#### PROBLEM TO SOLVE
Go through the following data and transcribe exactly the stretch of lines from the one holding "Add quiet background" to the one holding "Implement favicon on", both included.

#### Dataset excerpts
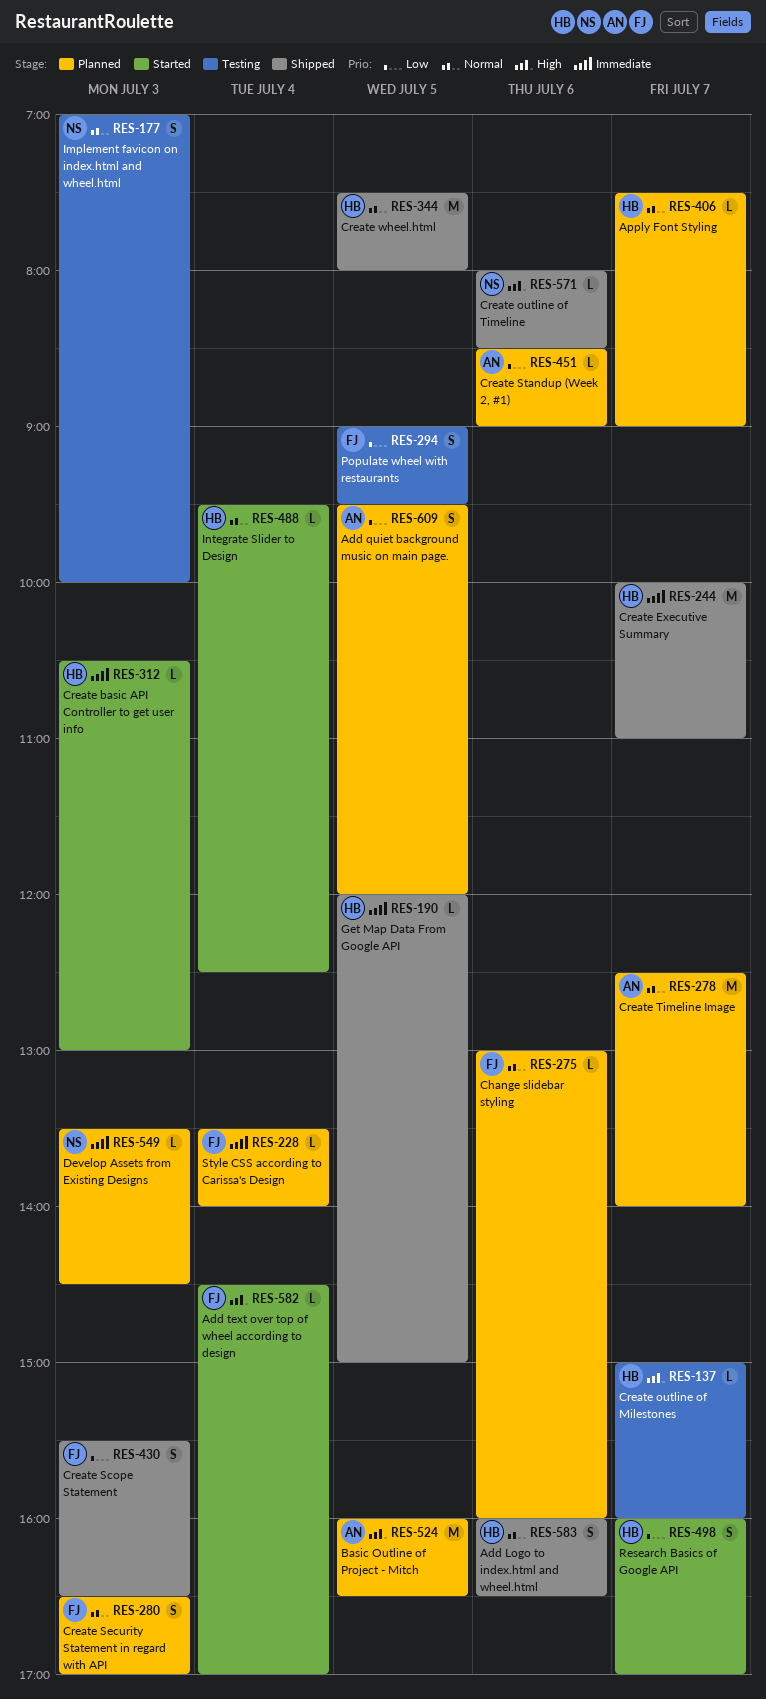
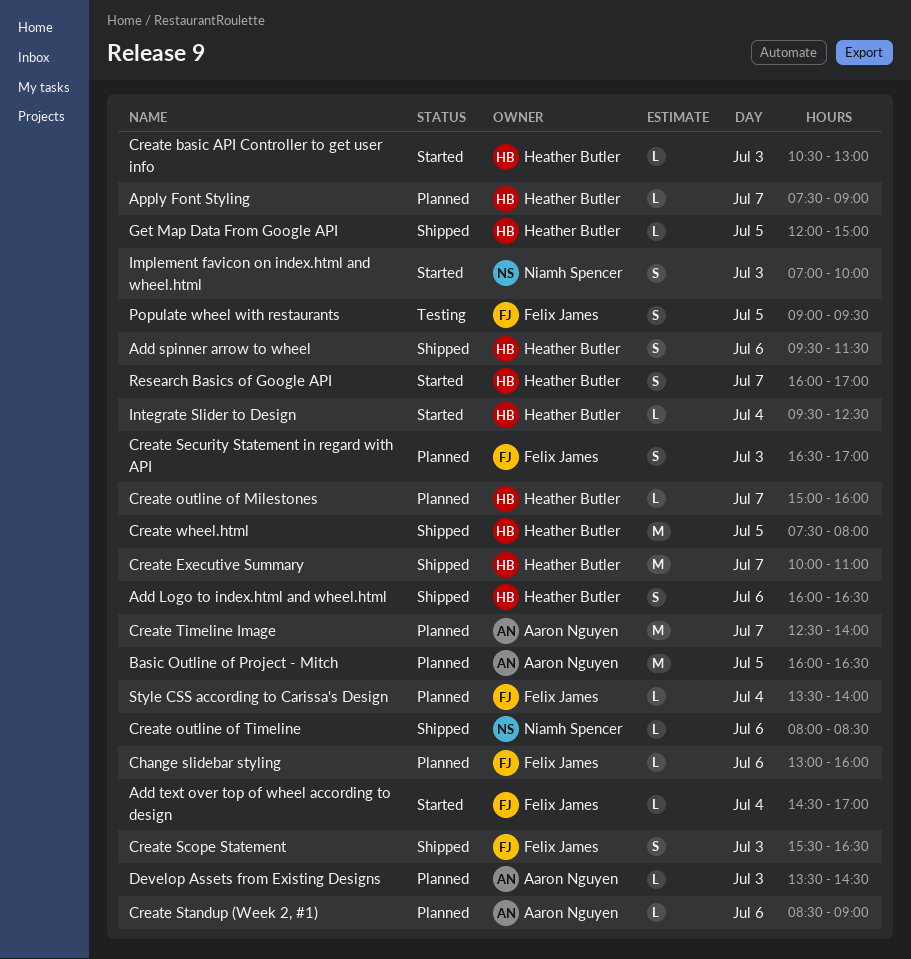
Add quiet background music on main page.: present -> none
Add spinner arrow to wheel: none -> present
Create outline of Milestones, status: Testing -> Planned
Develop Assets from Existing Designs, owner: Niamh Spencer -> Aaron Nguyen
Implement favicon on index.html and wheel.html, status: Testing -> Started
==
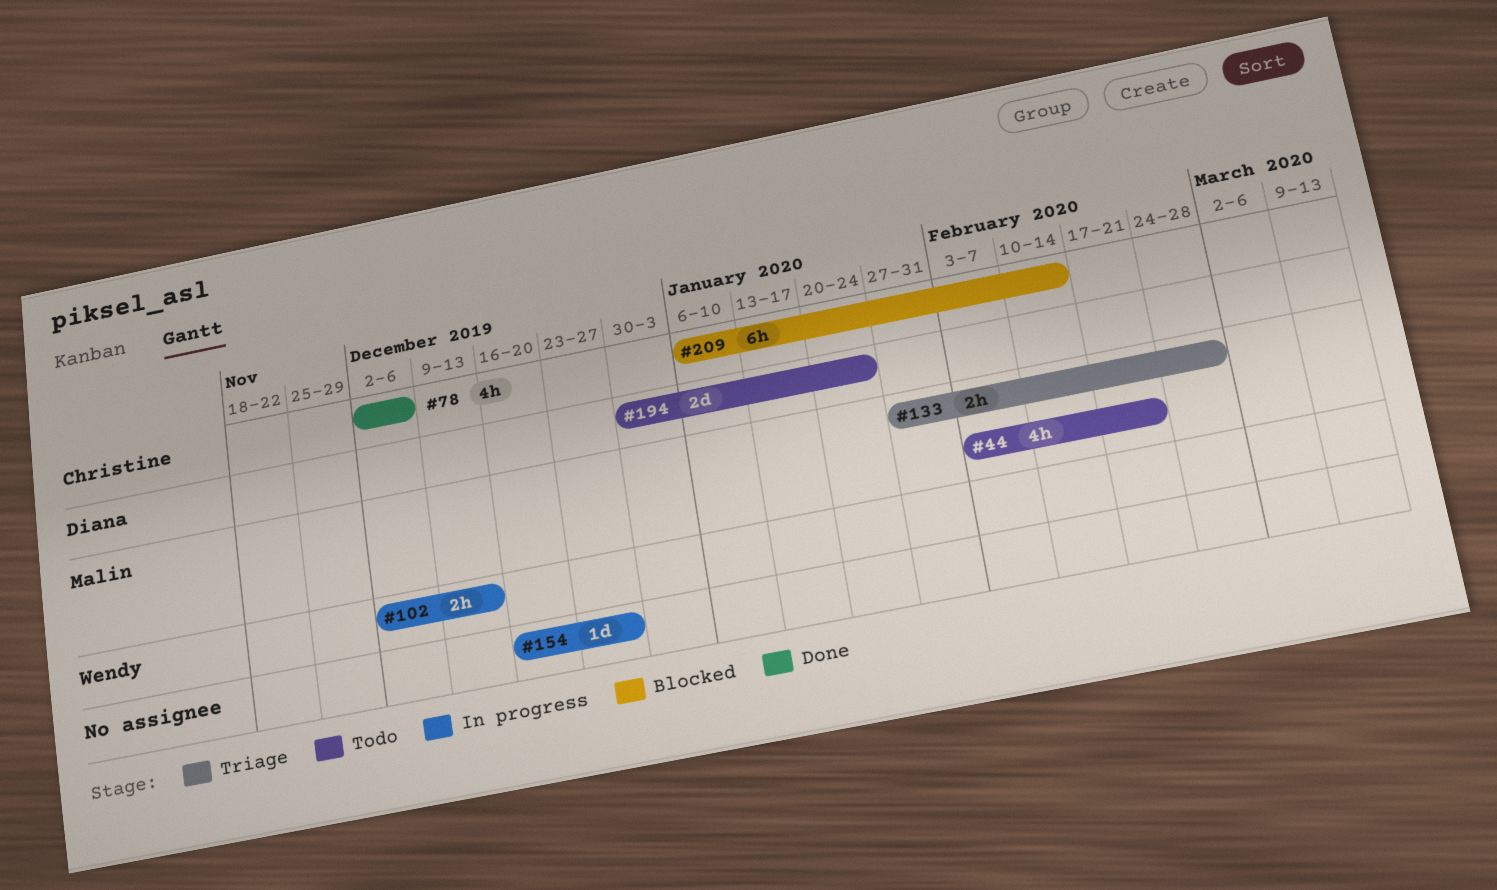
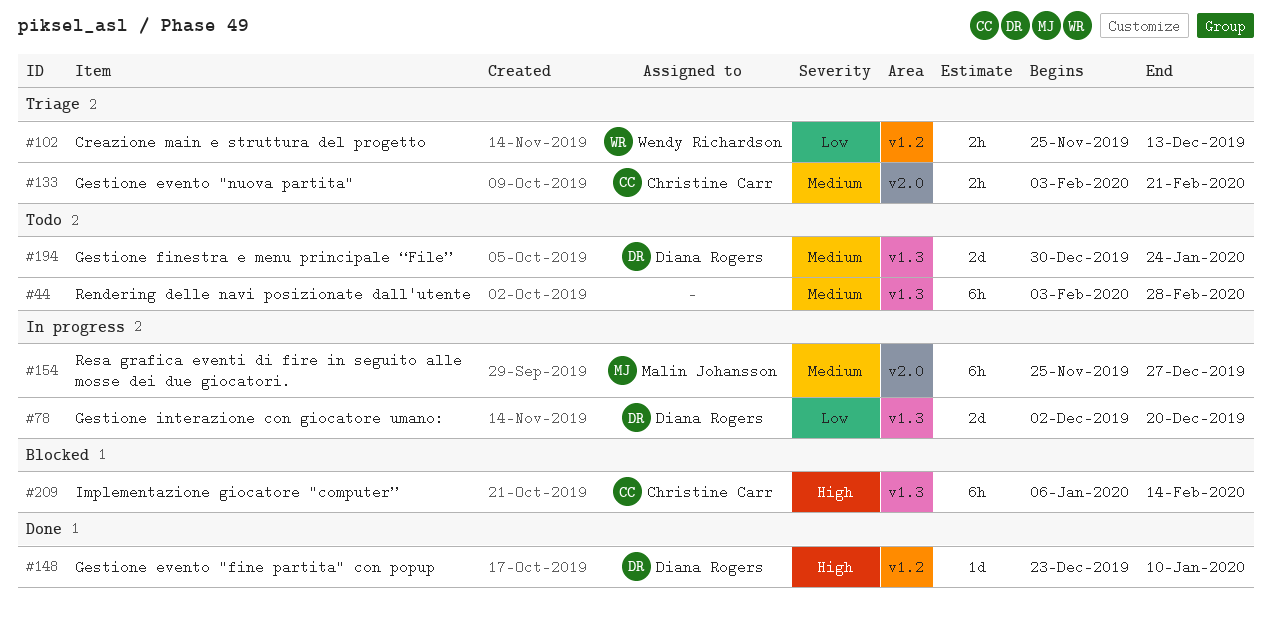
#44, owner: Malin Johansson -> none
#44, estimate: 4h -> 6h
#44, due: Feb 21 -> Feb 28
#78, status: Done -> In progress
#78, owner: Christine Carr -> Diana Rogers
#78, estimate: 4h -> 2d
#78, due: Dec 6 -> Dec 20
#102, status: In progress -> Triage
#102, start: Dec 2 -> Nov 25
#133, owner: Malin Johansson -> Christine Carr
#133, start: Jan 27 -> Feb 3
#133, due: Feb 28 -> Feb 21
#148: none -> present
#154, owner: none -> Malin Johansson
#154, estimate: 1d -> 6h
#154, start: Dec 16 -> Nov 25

#### RESPONSE
Add quiet background music on main page.: present -> none
Add spinner arrow to wheel: none -> present
Create outline of Milestones, status: Testing -> Planned
Develop Assets from Existing Designs, owner: Niamh Spencer -> Aaron Nguyen
Implement favicon on index.html and wheel.html, status: Testing -> Started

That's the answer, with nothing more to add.